Ottessa Moshfeghs Roman „Lapvona“: Im Ausnahmezustand
Kannibalismus, Herrschsucht, Inzest: Ottessa Moshfegh verhandelt in „Lapvona“ menschliche Abgründe. Eine Autorin mit Lust an Überzeichnungen.
Bei Ottessa Moshfegh in Pasadena, Los Angeles County, ist es 8.45 Uhr. Mit wachem Blick schaut sie in die Laptop-Kamera. Sie möge die Morgenstunden, um Interviews zu geben, sagt die Schriftstellerin im Videochat, „da hat man noch nicht so viele andere Dinge im Kopf und kann sich auf die Fragen konzentrieren“.
Moshfegh sitzt vor einem Mosaikfenster in einem Zimmer ihres Hauses, 15 Kilometer von Downtown L. A. entfernt. Hier lebt sie in einem alten Natursteinhaus gemeinsam mit ihrem Mann Luke Goebel, ebenfalls Schriftsteller und Drehbuchautor, sowie ihren vier Hunden.
Von L. A. sei sie noch immer fasziniert, erzählt sie: „Es ist einer der am wenigsten konservativen Orte, die ich kenne. Wenn du durch die Stadt fährst, siehst du so viele verschiedene Lebensstile und Leute. Von den aufgemotzten Plastikmenschen, die wie wandelnde Instagram-Profile durch die Gegend laufen, bis hin zum Streuner im Zelt.“
Randfiguren, Outlaws, Außenseiter
Ottessa Moshfegh mag die Randfiguren, die Outlaws. Wenn man ihre bisherigen Erzählungen oder auch ihren neuen Roman „Lapvona“ gelesen hat, kann es daran keinen Zweifel geben. „Interessant wird es an den Rändern“, sagt Moshfegh im Gespräch, „vom Drama des Lebens erzählen die Außenseiter, die verbotenes Gelände betreten und außergewöhnliche Erfahrungen machen. Oder auch Menschen, die ganz normal aussehen, aber nicht normal sind – was auch immer ‚normal‘ bedeuten mag.“
Moshfegh formuliert sehr bedacht, manchmal legt sie mehrere Sekunden lange Pausen mitten im Satz ein, wendet den Blick zwischendurch ab, um nachzudenken.
Ottessa Moshfegh: „Lapvona“. Aus dem Englischen von Anke Caroline Burger. Hanser Berlin, Berlin 2023, 336 S., 19,99 Euro
Ihren Durchbruch hatte die US-Autorin 2018 mit dem Roman „Mein Jahr der Ruhe und Entspannung“. Er handelt von einer jungen New Yorkerin, die sich mit Schmerzmitteln, Barbituraten und Psychopharmaka wegknallt, um in einen Dauerschlaf zu fallen.

------------------------------------------------

* **Aufgabe 1**
Wiederholen Sie aus dem Artikel über Ottessa Moshfegh wortgetreu alles von „Ottessa Moshfeghs Roman“ bis hinunter zu „ihren vier Hunden.“.
* **Aufgabe 2**
Geben Sie zu jeder Aussage an, ob sie mit dem Artikel über Ottessa Moshfegh übereinstimmt, und belegen Sie Ihr Ja oder Nein mit den ausschlaggebenden Worten, wörtlich zitiert: (a) Moshfeghs Mann ist ebenfalls Schriftsteller. (b) Das Gespräch findet am Morgen per Videochat statt. (c) Moshfegh wohnt in einem neu gebauten Haus mitten in Downtown L. A.
* **Aufgabe 3**
Führen Sie den Artikel über Ottessa Moshfegh im Anschluss an seinen letzten Satz weiter.
Die Einträge sind für die Bearbeitung ohne Bedeutung.

------------------------------------------------

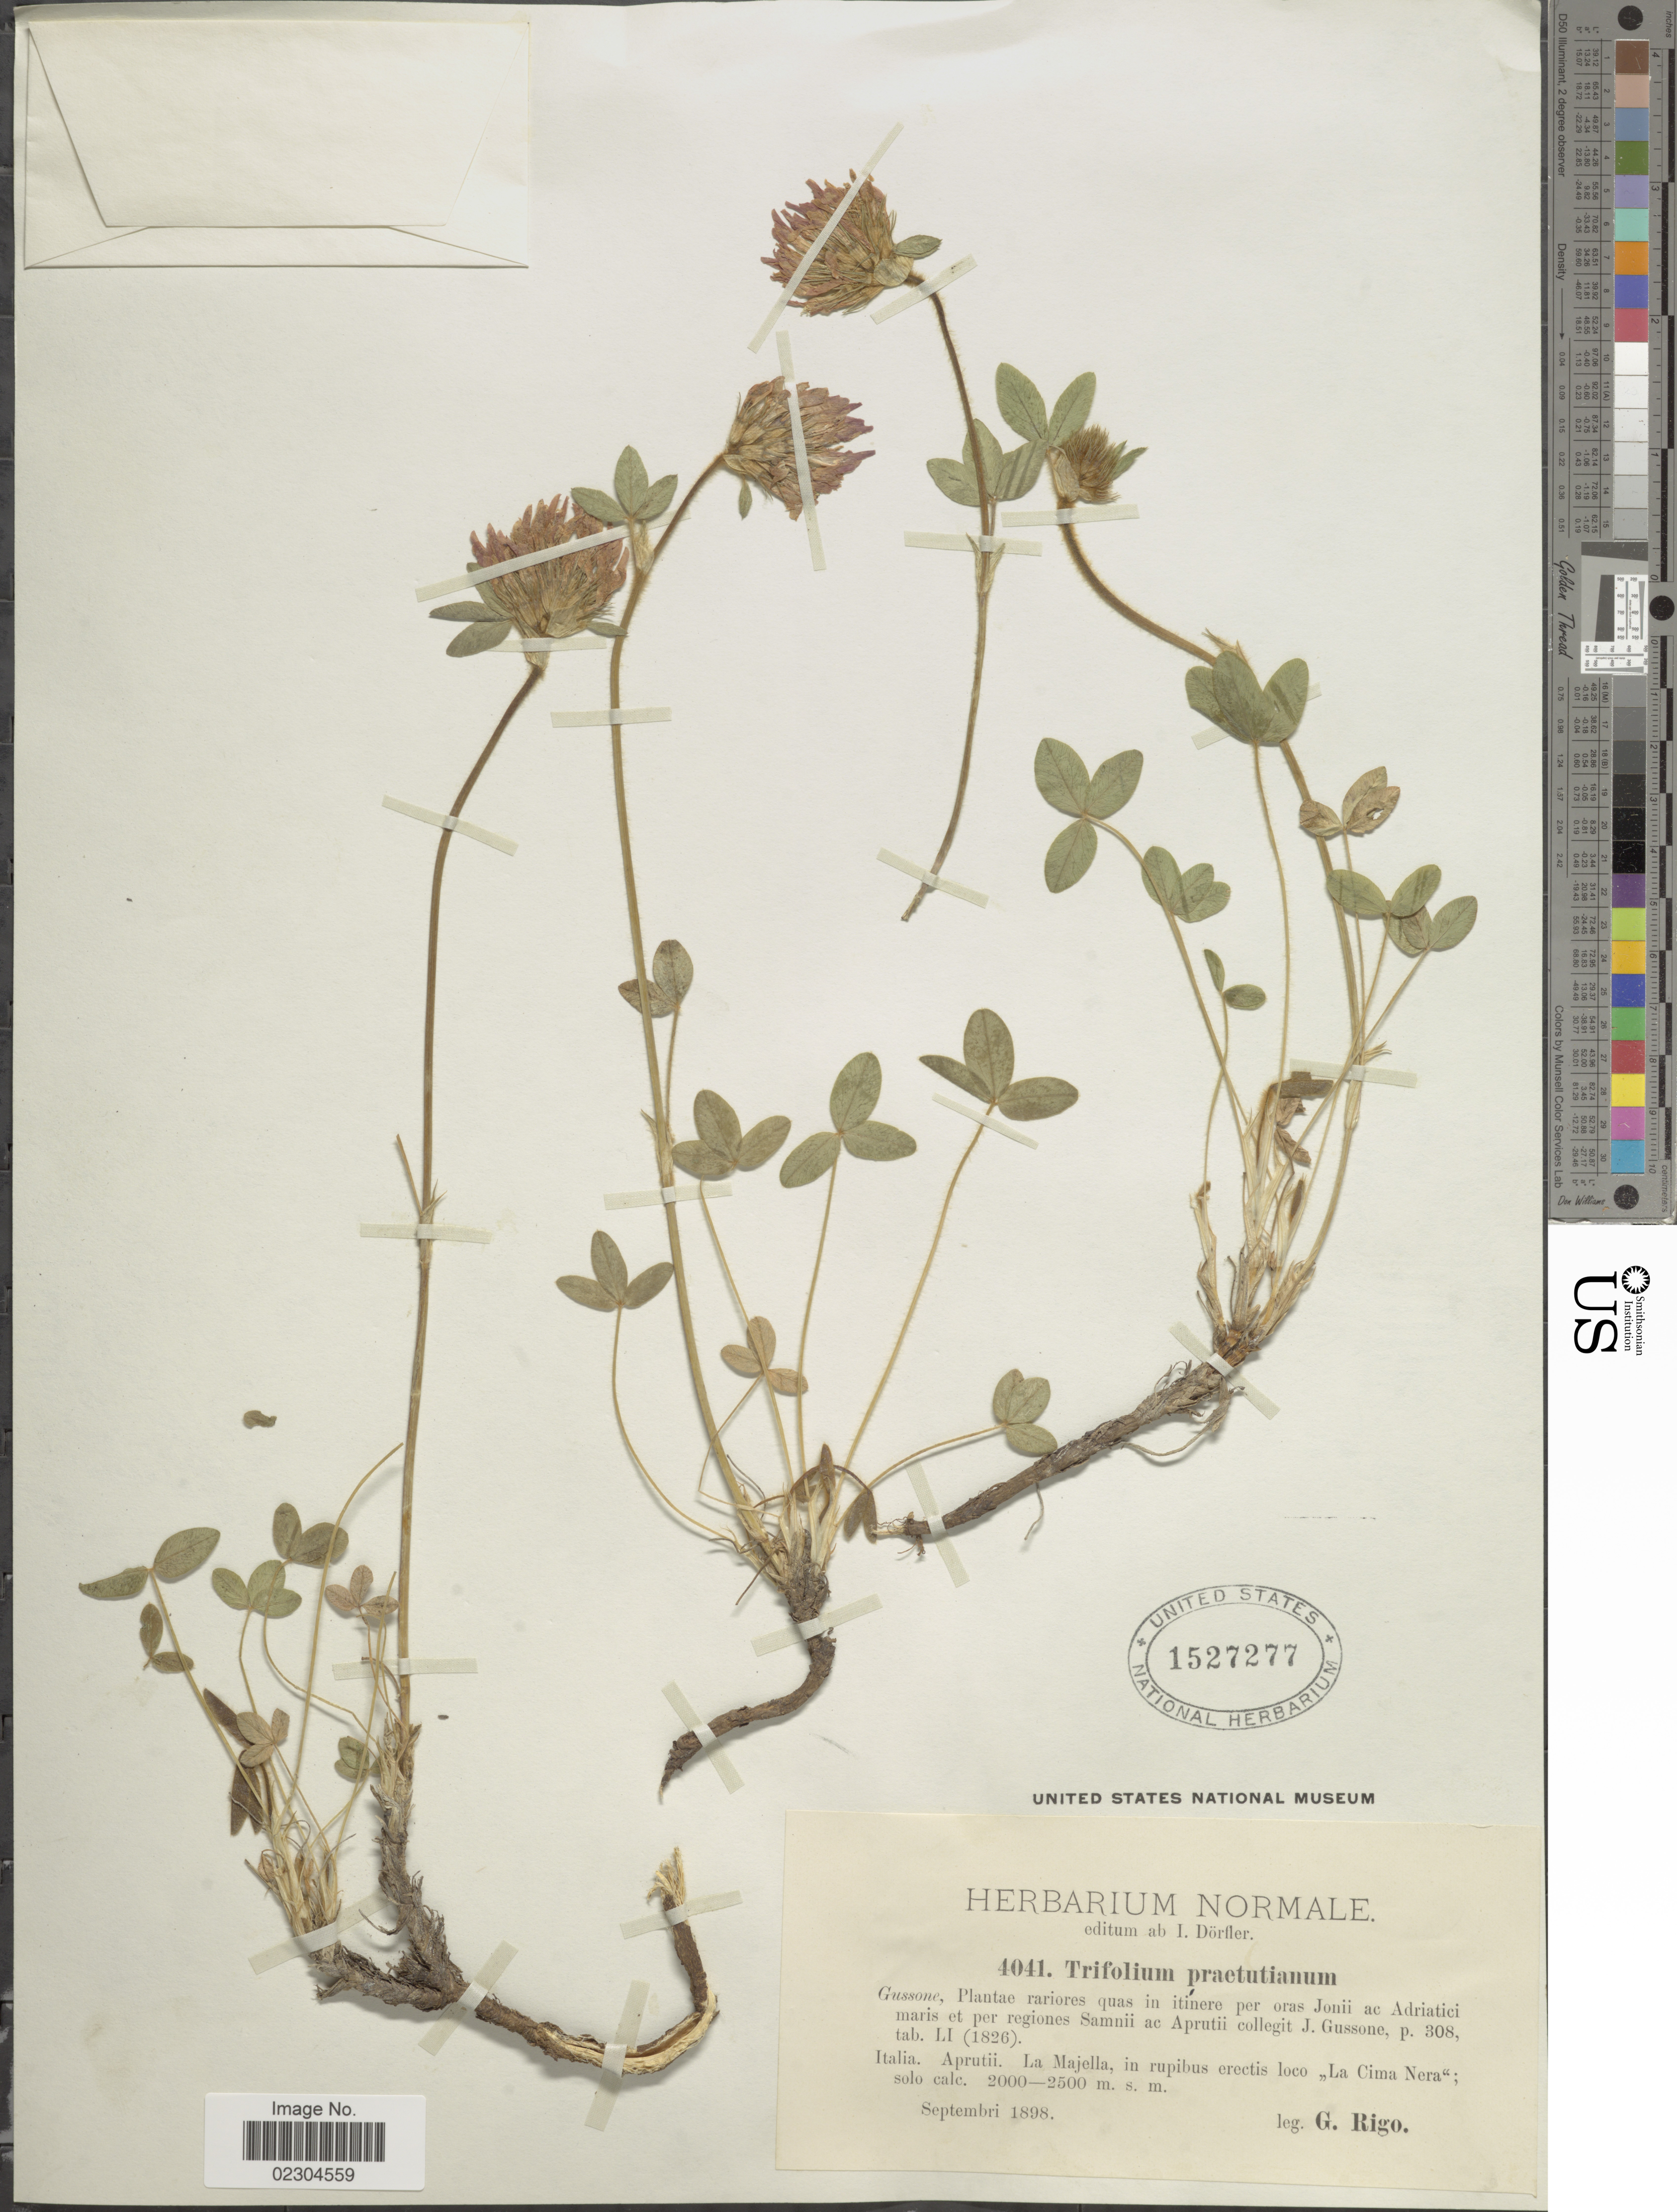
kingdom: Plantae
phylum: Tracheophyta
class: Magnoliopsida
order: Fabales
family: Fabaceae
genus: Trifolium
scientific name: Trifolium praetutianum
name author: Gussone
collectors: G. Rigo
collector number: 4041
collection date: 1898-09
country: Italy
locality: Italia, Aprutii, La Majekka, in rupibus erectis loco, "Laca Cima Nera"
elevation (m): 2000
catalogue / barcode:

------------------------------------------------

* **Antwort 1**
Ottessa Moshfeghs Roman „Lapvona“: Im Ausnahmezustand
Kannibalismus, Herrschsucht, Inzest: Ottessa Moshfegh verhandelt in „Lapvona“ menschliche Abgründe. Eine Autorin mit Lust an Überzeichnungen.
Bei Ottessa Moshfegh in Pasadena, Los Angeles County, ist es 8.45 Uhr. Mit wachem Blick schaut sie in die Laptop-Kamera. Sie möge die Morgenstunden, um Interviews zu geben, sagt die Schriftstellerin im Videochat, „da hat man noch nicht so viele andere Dinge im Kopf und kann sich auf die Fragen konzentrieren“.
Moshfegh sitzt vor einem Mosaikfenster in einem Zimmer ihres Hauses, 15 Kilometer von Downtown L. A. entfernt. Hier lebt sie in einem alten Natursteinhaus gemeinsam mit ihrem Mann Luke Goebel, ebenfalls Schriftsteller und Drehbuchautor, sowie ihren vier Hunden.

* **Antwort 2**
(a) Ja: „ebenfalls Schriftsteller und Drehbuchautor“
(b) Ja: „ist es 8.45 Uhr“ und „sagt die Schriftstellerin im Videochat“
(c) Nein: „in einem alten Natursteinhaus“ und „15 Kilometer von Downtown L. A. entfernt“

* **Antwort 3**
Auch die Geschichten in „Heimweh nach einer anderen Welt“ (deutsch 2020) handeln von Ausnahmezuständen: Es geht um Junkies in Kleinstädten, deformierte Heranwachsende und den Kampf mit ihren Körpern oder um einen vereinsamten, unattraktiven Midager, der sein Heil im zügellosen Sex mit Prostituierten sucht. Eine einsame alte Frau ist auch die Protagonistin des Romans „Der Tod in ihren Händen“ (deutsch 2021), eines Krimis oder besser einer raffinierten Krimiparodie.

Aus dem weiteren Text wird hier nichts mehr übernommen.